It is 2,500 years since Aristophanes wrote Lysistrata and the fact that it can still make audiences in Scarborough fall about laughing seems at first like a small miracle. I don’t imagine that anybody in the theatre when I saw it last night had read the original, certainly not in the original greek, and most of the people watching it would have had little idea how it would have originally been performed. We didn’t care. Blake Morrison has transformed the women who stormed the Acropolis in protest against the senseless waste of life in the Peloponnesean war into a group of sassy Northern women with an earthy wit and a sharp eye for a telling rhyme, and transported them to a northern industrial town torn apart by racial tensions. They have had enough of the wasteful violence they see on the streets around them every day and decide on a policy of, “No nookie till the fighting stops”. They are led by Lisa, who is played by Becky Hindley, and if ever Becky Hindley gets the chance to perform Mother Courage, Beatrice, or Volumnia I want to see it. In fact, if she cares to sit on stage and read Heat magazine for a while I wouldn’t mind seeing that as well. She was amazing. The kind of strong vibrant clever down to earth woman we hear a lot about but don’t see often enough. Thanks to the fact that men and women have changed little in two and a half centuries the transformation works a treat. Blake Morrison has also been wise enough to keep some essential elements of Greek theatre, such as large red strap on penises with woolly socks and pom poms for the men. When four of these perform a barber shop quartet I am quite sure that it is beyond anything that even Aristophanes could have imagined. And yes, their mouths did move. Not that the Greeks were a bunch of puritans. He explains in his programme note that the original language is so obscene he had to tone it down for modern ears. It makes you wonder what could possibly be in there.

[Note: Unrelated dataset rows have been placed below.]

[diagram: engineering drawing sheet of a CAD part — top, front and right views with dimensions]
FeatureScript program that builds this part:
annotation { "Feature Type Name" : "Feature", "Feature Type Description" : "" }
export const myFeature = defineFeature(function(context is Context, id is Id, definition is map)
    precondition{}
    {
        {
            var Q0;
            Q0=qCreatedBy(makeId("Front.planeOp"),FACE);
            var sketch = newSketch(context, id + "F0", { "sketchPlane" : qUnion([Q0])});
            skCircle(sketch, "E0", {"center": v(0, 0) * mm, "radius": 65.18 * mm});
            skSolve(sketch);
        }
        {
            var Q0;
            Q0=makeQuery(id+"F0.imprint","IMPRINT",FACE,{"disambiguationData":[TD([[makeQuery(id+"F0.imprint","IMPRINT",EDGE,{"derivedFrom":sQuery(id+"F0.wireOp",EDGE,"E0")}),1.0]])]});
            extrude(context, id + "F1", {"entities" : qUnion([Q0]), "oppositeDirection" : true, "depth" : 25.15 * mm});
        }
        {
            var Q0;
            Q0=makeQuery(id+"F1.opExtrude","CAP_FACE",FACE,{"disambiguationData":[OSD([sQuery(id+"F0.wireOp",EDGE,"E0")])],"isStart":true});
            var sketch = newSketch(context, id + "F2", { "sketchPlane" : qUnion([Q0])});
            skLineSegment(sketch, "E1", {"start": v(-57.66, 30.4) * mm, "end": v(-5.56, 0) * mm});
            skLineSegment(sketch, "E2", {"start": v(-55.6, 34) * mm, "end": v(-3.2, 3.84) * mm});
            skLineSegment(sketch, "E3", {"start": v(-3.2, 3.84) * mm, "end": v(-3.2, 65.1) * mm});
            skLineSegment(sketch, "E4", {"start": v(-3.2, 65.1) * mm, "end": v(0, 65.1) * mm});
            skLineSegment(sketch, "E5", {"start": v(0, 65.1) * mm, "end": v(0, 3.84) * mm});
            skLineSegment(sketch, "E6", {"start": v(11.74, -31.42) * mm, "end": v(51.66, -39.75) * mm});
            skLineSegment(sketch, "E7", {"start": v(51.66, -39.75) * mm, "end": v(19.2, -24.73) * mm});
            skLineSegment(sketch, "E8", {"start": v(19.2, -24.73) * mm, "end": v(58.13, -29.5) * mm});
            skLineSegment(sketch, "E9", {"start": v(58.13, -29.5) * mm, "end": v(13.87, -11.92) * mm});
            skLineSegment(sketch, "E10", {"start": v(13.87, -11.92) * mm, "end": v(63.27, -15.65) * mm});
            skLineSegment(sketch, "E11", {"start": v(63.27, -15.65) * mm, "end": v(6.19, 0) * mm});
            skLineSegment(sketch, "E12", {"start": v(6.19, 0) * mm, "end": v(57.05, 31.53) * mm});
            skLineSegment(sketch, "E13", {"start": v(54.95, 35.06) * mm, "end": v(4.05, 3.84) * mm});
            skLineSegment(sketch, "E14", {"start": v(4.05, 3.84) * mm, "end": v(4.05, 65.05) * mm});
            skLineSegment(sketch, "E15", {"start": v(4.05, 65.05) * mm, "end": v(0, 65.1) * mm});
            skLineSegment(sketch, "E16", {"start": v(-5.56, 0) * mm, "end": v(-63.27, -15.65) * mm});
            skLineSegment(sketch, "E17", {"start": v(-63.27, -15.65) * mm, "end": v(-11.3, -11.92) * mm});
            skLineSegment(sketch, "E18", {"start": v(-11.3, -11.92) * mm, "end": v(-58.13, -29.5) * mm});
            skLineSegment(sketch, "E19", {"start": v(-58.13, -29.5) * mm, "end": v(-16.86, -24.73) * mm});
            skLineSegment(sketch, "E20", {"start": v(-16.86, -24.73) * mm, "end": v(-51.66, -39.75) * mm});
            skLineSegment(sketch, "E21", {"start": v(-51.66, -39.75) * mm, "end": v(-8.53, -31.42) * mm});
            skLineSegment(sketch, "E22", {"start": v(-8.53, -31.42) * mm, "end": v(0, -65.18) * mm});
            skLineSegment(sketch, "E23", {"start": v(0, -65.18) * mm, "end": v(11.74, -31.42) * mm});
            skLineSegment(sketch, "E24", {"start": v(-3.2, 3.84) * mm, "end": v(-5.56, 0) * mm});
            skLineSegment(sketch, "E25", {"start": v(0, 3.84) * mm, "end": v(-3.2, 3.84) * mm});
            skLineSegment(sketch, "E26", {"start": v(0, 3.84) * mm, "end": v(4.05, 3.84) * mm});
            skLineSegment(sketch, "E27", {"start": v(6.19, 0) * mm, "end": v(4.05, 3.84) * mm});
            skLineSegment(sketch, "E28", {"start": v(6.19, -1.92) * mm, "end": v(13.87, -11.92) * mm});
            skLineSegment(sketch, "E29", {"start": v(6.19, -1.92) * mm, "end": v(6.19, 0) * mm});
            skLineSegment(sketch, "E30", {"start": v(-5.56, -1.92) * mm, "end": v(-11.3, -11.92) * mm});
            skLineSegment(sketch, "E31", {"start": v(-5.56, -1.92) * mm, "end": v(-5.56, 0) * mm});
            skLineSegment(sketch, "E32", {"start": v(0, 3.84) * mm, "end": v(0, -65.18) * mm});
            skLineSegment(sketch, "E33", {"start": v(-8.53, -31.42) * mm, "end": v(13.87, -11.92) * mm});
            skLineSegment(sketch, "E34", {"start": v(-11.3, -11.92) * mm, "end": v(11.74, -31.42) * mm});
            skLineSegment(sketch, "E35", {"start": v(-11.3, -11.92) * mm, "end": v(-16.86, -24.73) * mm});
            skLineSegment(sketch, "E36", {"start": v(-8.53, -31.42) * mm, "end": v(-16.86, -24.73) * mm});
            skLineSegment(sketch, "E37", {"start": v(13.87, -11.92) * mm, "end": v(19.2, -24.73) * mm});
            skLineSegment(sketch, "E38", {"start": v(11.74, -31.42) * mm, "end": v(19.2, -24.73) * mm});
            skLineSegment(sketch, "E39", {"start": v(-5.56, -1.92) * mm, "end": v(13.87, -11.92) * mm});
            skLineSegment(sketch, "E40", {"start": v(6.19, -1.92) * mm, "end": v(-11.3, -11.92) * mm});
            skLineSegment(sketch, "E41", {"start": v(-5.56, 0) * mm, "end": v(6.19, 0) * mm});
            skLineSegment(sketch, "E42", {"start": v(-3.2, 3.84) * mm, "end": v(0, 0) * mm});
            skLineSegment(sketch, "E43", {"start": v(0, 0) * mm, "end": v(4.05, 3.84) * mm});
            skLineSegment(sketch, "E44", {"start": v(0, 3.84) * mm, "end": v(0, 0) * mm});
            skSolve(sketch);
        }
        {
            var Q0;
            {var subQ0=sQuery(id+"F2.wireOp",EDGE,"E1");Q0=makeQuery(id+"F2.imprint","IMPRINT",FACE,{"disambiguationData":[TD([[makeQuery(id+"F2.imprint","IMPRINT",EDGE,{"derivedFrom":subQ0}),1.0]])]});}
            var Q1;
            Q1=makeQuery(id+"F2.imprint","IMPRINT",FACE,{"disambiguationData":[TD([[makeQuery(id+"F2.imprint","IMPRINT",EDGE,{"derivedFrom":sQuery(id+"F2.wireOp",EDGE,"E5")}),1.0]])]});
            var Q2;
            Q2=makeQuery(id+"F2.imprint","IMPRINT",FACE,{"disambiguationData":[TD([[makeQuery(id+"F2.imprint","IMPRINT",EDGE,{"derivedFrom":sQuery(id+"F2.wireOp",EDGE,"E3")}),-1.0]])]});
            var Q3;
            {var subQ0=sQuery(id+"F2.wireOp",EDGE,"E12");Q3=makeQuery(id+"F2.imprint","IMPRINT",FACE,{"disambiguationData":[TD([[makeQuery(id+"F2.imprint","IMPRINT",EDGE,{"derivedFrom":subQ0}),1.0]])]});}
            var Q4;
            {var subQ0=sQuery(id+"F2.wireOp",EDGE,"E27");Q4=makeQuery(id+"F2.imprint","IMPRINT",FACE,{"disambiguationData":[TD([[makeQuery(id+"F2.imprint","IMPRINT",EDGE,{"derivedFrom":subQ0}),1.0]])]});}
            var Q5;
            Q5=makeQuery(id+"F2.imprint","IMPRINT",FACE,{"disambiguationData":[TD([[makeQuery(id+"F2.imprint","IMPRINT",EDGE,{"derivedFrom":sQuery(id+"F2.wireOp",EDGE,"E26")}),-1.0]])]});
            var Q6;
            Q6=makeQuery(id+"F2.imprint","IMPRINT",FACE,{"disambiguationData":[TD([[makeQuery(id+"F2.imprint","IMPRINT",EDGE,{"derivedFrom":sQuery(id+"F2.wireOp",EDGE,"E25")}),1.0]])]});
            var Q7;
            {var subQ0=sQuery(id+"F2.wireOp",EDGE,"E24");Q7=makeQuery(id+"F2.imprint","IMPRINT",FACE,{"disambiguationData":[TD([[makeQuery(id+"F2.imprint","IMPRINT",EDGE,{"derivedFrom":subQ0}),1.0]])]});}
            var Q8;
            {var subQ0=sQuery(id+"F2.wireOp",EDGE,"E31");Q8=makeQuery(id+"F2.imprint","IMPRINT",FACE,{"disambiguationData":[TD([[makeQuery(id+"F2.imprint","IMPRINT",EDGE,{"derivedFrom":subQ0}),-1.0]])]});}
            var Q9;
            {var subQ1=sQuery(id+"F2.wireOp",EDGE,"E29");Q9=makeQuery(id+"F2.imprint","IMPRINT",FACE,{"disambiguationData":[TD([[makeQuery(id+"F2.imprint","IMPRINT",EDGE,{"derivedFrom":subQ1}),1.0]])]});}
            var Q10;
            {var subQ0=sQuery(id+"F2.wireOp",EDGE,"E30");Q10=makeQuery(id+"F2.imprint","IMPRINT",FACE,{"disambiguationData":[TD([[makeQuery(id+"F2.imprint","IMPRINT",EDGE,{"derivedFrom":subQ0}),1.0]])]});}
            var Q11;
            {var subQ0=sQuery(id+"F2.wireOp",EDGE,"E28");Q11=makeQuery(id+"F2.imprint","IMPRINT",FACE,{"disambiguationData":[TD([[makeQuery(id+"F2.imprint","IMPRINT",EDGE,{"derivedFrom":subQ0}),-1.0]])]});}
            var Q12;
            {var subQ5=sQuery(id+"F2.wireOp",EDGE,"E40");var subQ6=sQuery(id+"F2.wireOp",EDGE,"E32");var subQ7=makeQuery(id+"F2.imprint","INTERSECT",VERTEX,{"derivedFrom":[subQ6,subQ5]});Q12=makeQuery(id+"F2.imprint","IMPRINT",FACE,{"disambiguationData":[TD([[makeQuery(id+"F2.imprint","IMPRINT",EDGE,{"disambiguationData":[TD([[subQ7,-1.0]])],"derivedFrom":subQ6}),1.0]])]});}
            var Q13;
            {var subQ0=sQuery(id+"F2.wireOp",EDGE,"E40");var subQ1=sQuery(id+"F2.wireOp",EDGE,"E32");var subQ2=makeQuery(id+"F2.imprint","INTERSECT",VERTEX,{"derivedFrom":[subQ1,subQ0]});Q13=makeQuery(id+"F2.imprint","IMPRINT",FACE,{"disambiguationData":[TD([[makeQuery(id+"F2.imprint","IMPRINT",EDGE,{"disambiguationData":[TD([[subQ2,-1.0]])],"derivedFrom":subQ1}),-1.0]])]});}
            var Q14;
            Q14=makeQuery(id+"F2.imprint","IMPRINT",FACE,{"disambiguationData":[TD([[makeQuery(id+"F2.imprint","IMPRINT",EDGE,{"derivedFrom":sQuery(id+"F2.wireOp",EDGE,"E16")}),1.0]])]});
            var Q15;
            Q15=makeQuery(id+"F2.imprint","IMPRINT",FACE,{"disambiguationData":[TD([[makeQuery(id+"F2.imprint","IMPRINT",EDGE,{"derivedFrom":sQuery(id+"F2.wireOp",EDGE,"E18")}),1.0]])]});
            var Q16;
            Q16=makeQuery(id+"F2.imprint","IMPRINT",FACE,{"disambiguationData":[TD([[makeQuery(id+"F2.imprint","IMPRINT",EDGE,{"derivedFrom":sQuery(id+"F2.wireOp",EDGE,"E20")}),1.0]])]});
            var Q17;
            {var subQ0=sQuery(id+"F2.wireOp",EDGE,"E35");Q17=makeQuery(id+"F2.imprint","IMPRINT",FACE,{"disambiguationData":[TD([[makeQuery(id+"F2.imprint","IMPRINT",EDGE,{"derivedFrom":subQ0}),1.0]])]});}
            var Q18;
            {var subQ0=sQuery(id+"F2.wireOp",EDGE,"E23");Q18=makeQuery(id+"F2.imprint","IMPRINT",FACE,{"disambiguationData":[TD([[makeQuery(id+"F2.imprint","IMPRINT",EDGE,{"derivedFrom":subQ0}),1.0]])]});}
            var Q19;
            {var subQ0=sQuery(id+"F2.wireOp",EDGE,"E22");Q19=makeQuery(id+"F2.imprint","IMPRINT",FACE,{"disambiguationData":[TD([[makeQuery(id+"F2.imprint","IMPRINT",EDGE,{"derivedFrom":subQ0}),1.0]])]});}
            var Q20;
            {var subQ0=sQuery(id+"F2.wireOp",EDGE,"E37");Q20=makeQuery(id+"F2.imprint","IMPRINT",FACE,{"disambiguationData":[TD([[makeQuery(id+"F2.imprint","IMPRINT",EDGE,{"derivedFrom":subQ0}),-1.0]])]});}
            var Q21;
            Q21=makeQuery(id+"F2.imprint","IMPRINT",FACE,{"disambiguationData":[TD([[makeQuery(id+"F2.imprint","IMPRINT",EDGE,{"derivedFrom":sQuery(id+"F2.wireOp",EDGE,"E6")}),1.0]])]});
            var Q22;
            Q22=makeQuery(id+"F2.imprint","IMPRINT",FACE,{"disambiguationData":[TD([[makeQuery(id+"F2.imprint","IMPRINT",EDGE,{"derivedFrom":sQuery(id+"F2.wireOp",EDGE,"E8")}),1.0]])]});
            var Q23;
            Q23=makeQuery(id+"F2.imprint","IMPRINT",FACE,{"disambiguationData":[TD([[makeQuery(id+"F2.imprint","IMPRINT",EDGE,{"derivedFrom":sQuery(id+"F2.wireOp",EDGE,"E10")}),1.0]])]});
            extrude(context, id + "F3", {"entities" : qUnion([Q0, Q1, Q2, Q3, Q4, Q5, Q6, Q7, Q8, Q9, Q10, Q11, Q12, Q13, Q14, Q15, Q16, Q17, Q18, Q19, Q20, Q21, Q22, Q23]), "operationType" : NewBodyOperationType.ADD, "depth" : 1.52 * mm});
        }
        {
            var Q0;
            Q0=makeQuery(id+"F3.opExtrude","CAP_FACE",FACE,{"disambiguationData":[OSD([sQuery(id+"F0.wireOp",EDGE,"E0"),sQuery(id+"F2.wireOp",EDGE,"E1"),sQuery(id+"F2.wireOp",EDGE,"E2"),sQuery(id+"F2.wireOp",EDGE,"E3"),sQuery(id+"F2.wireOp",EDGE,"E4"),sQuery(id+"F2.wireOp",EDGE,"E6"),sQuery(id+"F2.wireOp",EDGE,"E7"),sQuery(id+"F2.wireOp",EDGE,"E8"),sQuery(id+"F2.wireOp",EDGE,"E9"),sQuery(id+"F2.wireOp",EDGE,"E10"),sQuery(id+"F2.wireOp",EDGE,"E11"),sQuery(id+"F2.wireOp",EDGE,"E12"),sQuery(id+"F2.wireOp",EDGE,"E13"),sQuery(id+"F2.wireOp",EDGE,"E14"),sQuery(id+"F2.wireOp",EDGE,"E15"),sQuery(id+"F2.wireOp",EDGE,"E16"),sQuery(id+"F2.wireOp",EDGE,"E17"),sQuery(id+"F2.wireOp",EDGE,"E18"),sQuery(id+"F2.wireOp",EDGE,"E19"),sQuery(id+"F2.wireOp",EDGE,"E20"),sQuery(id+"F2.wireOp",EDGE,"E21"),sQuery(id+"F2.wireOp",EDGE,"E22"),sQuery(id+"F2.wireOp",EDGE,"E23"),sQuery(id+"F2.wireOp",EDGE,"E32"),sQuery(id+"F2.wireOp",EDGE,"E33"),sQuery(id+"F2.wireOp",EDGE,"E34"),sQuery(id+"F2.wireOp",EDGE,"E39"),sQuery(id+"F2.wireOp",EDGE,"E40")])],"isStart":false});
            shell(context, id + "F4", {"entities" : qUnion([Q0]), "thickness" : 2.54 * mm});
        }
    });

It was a pitch perfect marriage of company to play and the enthusiasm of the actors was infectious. They were also deadly accurate in the way they threw the verse around, sharing couplets and finishing them off to point up a laugh, free-wheeling in a way which was both relaxed and right on the beat.
Northern Broadsides can lack subtlety from time to time, but when you need actors with full blooded commitment and technical skill, allied to some cracking music and a wicked sense of fun you don’t really need to go anywhere else.